What is clear from the present study, however, is the lack of relationship between age, education, MMSE, IQ, and visual search based RT performance. This may indicate that such tests are less susceptible to, i.e., relatively independent of, the influence of age, education, and IQ upon performance [57, 82].
Potential study limitations
Unfortunately we were unable to follow up both groups in order to determine clinical outcome thus precluding analysis of whether those individuals with outlying response times and RTs in the aMCI+ group were most likely to develop dementia. Furthermore, interpretation of the results and thus their potential for impact is limited by the fact that we did not test performance repeatedly and over various time periods. Ideally we would have combined our behavioral tasks with an imaging study in order to determine the relationship between our RT and response speed results and structural and functional integrity both at group and individual level. We would have also explored the impact of methodological manipulations of RT tests such as time pressure, processing load, and various types of distraction in order to explore deficits in a wider range of information processingoperations.

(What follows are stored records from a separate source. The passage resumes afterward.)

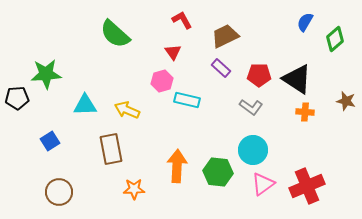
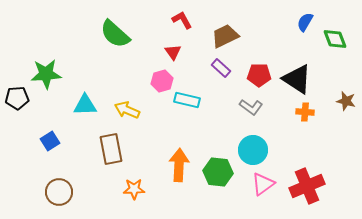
green diamond: rotated 70 degrees counterclockwise
orange arrow: moved 2 px right, 1 px up
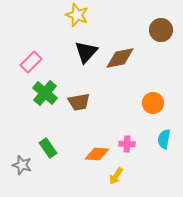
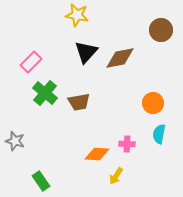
yellow star: rotated 10 degrees counterclockwise
cyan semicircle: moved 5 px left, 5 px up
green rectangle: moved 7 px left, 33 px down
gray star: moved 7 px left, 24 px up
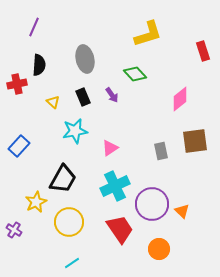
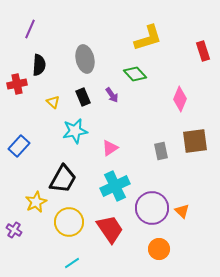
purple line: moved 4 px left, 2 px down
yellow L-shape: moved 4 px down
pink diamond: rotated 30 degrees counterclockwise
purple circle: moved 4 px down
red trapezoid: moved 10 px left
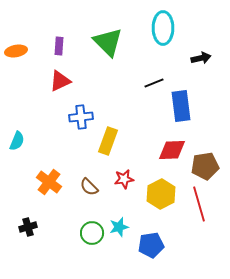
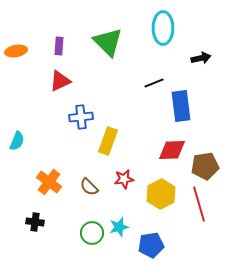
black cross: moved 7 px right, 5 px up; rotated 24 degrees clockwise
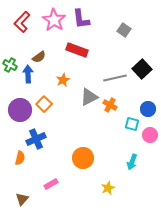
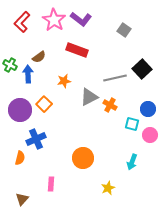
purple L-shape: rotated 45 degrees counterclockwise
orange star: moved 1 px right, 1 px down; rotated 16 degrees clockwise
pink rectangle: rotated 56 degrees counterclockwise
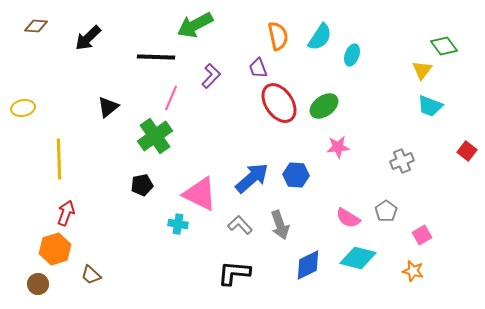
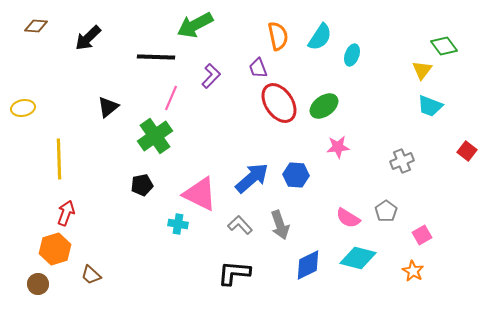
orange star: rotated 15 degrees clockwise
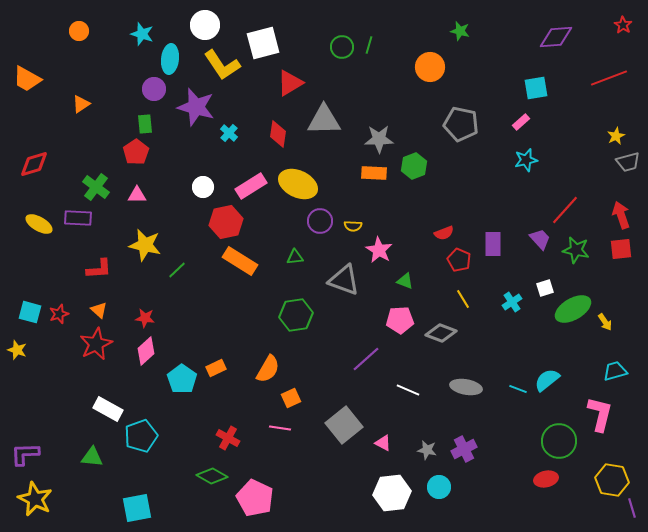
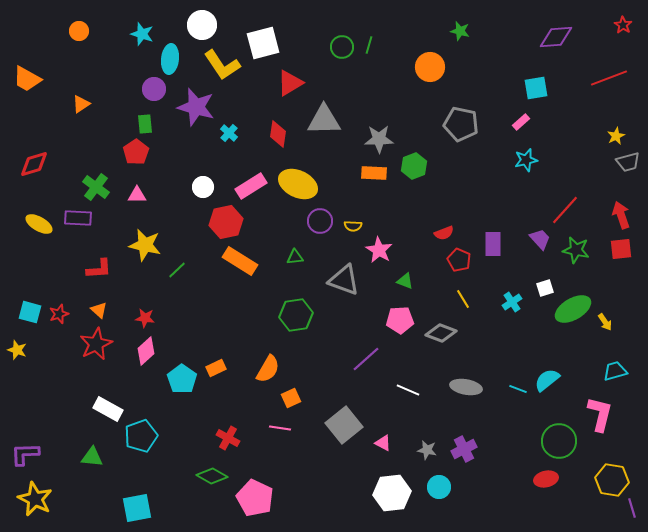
white circle at (205, 25): moved 3 px left
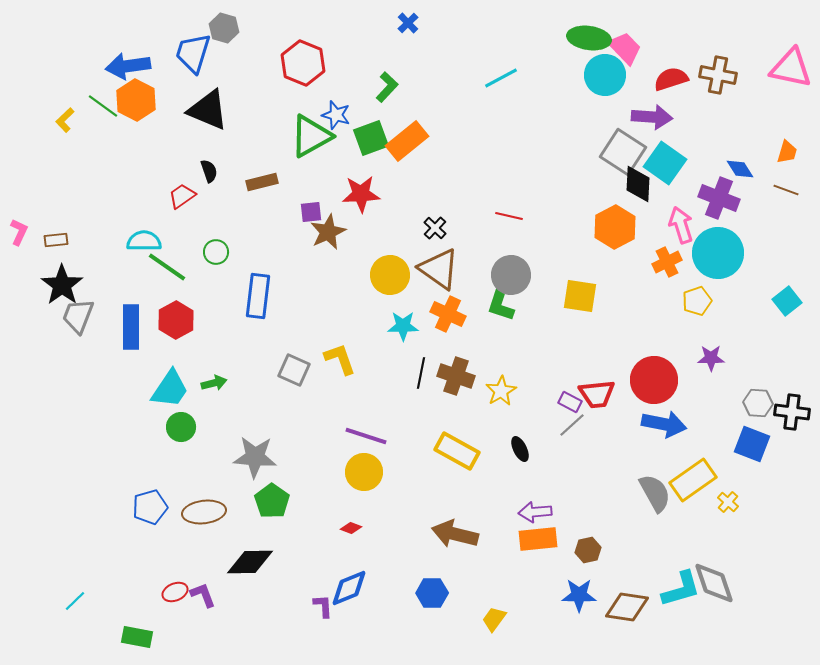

Furthermore, we only measured response speed and RT in aMCI+; it would have been useful to determine the sensitivity of such tests to aMCI and to subjective cognitive decline, conditions that may represent lower stages on a continuum between health and dementia. Repeating this study with a larger sample size and wider range of demographic factors would allow further investigation in to the potential relationship between processing speed and RT and factors such as age, IQ, educational level, and level of cognitive impairment. Further research would also investigate a wider range of processing speed and RT tests typically used in research and clinically and in relation to factors such as practice effects.

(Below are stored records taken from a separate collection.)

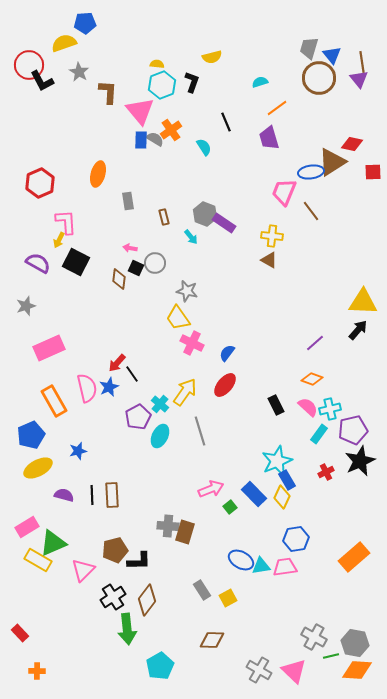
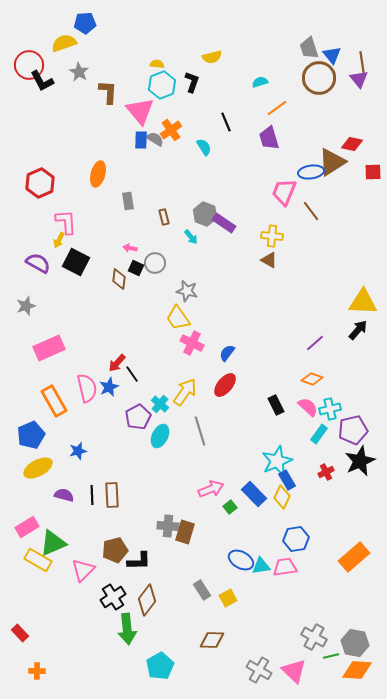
gray trapezoid at (309, 48): rotated 35 degrees counterclockwise
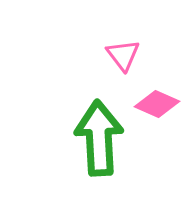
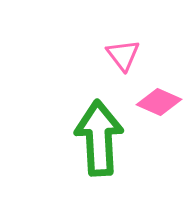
pink diamond: moved 2 px right, 2 px up
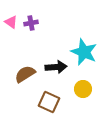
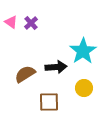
purple cross: rotated 32 degrees counterclockwise
cyan star: moved 1 px left, 1 px up; rotated 16 degrees clockwise
yellow circle: moved 1 px right, 1 px up
brown square: rotated 25 degrees counterclockwise
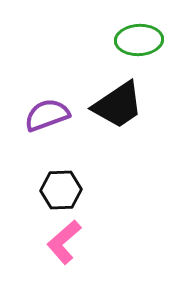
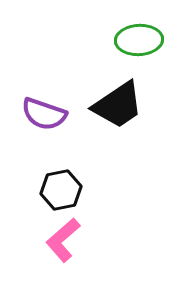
purple semicircle: moved 3 px left, 1 px up; rotated 141 degrees counterclockwise
black hexagon: rotated 9 degrees counterclockwise
pink L-shape: moved 1 px left, 2 px up
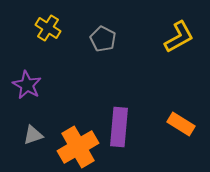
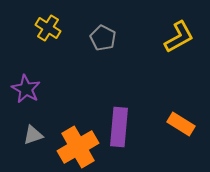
gray pentagon: moved 1 px up
purple star: moved 1 px left, 4 px down
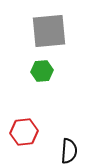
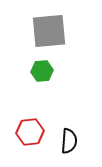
red hexagon: moved 6 px right
black semicircle: moved 10 px up
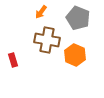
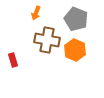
orange arrow: moved 5 px left, 1 px down; rotated 16 degrees counterclockwise
gray pentagon: moved 2 px left, 1 px down
orange hexagon: moved 5 px up
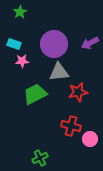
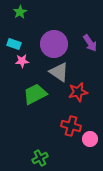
purple arrow: rotated 96 degrees counterclockwise
gray triangle: rotated 40 degrees clockwise
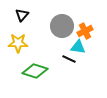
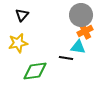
gray circle: moved 19 px right, 11 px up
yellow star: rotated 12 degrees counterclockwise
black line: moved 3 px left, 1 px up; rotated 16 degrees counterclockwise
green diamond: rotated 25 degrees counterclockwise
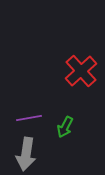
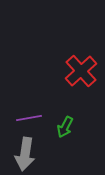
gray arrow: moved 1 px left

Nevertheless, the very fact that the search tests seem more sensitive to aMCI+ than the Trails B tests and the fact that the search tests appear less affected by demographic factors than the TMT indicates that such tests have a place in clinical assessment.
Conclusions
These results indicate that as well as potential slowing in performance of the operations involved in the TMT used in clinical assessment, individuals with aMCI+ may also experience a substantial slowing of the rapid RT responses necessary for the safe, appropriate, and efficient environmental interaction required in real life; the importance of which is great irrespective of etiology. The results also suggest that RT tests typically used in research may be superior to the TMT in their ability to significantly differentiate between cognitively healthy aging and aMCI+ at group level and in revealing a heterogeneity of performance one would expect from an etiologically heterogeneous disorder such as aMCI+. These findings, together with evidence from previous studies regarding the relationship between RT and neurological status, indicates that RT tests should at least be included in the diagnosis and follow-up of cognitive impairment.
Please note that some of the participants included in this research were part of a larger cohort Phillips et al. [8] for whom both Trails A and Trails B and visual search RT1 and RT8 conditions were completed in full.